Examples of mandated expenses without concurrent state aid is Medicaid, an expenditure equivalent to 80 percent of the county's tax levy. The county is also being forced to pick up more of the cost of legal defense for suspects unable to pay for their own attorney. Unreimbursed legal services costs now exceeds $1.2 million. The state is also mandating an increase in District Attorney pay from $152,500 to $183,350.

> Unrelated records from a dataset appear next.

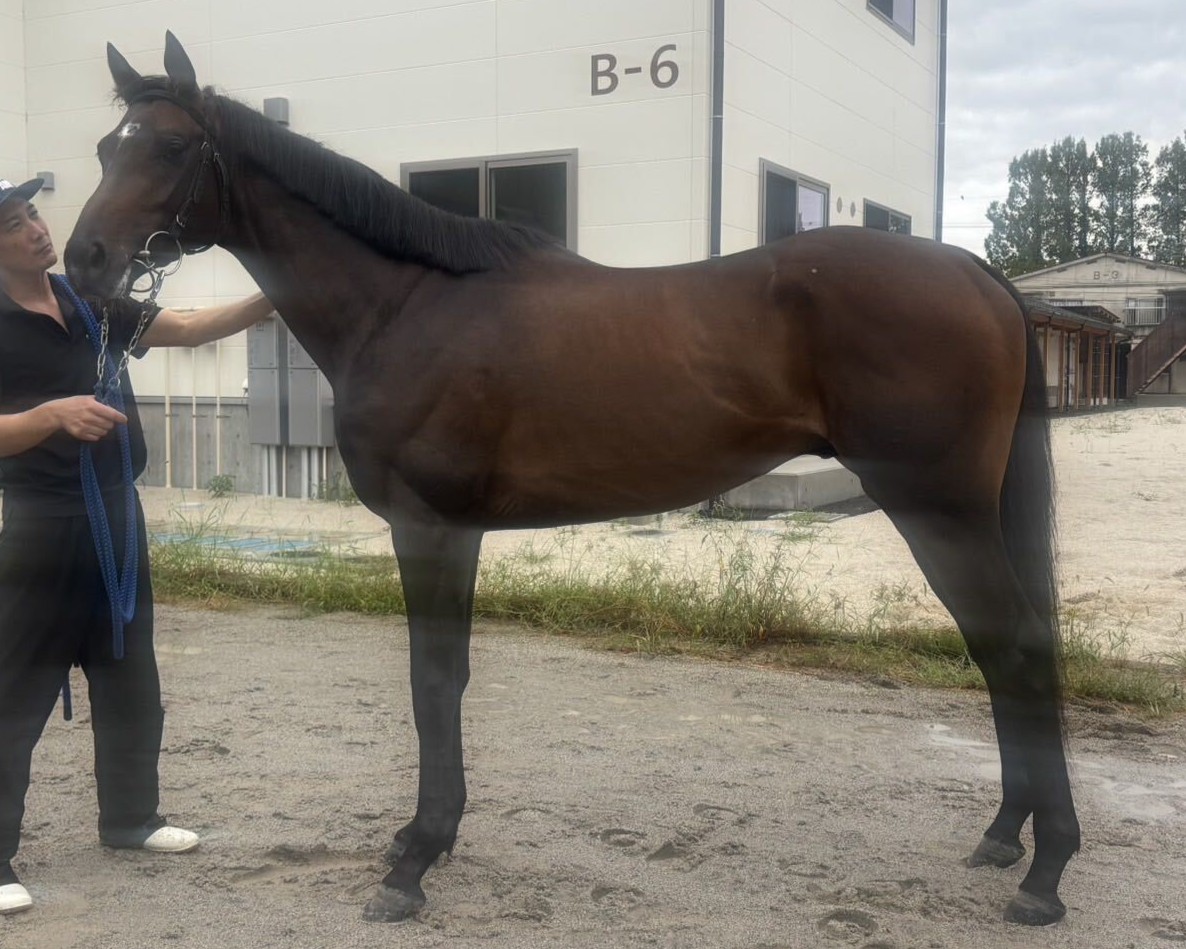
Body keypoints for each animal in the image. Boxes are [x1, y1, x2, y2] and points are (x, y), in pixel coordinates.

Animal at [64, 33, 1079, 928]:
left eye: (171, 146)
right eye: (108, 147)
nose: (85, 261)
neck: (407, 304)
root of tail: (976, 271)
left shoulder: (430, 525)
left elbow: (434, 680)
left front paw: (415, 858)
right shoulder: (451, 529)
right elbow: (445, 680)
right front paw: (425, 840)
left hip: (938, 507)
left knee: (1018, 648)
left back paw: (1046, 872)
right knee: (1005, 651)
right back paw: (1006, 836)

Gsell's budget once again dips into the county's reserve funds, to the tune of $1 million, and transfers $1.1 million in anticipated sales tax revenue from future projects, such as road and bridges, to spend the money in 2017. It also cuts 10 percent of the funding requests for several local agencies, including Genesee County Economic Development Center, libraries, the Holland Land Office Museum, and the Soil & Water Conservation District.
Shuffling the deck chairs enables Gsell to present a balanced budget that keeps the tax levy under the tax cap level.
The proposed tax rate is $9.76 per thousand of assessed value for a total levy of $27,844,499.
Any drastic changes in Gsell's proposed budget, such as raising the tax rate above tax cap levels, or cuts to essential services, what Gsell previously called "the nuclear option," are policy decisions best left to members of the County Legislature, Gsell said.
The legislature meets at 4:30 p.m. tomorrow in the conference room of the Old Courthouse to discuss the proposed budget.
As mandated expenses continue to grow and the county facing potentially large bills for infrastructure, such as roads and bridges, and possibly a new jail, Gsell warns in his budget message that the county may have to consider in 2018 pulling back the 50/50 share of sales tax revenue with towns and the city. The county isn't required to share sales tax revenue and expenses for local roads and bridges falls almost entirely on county government.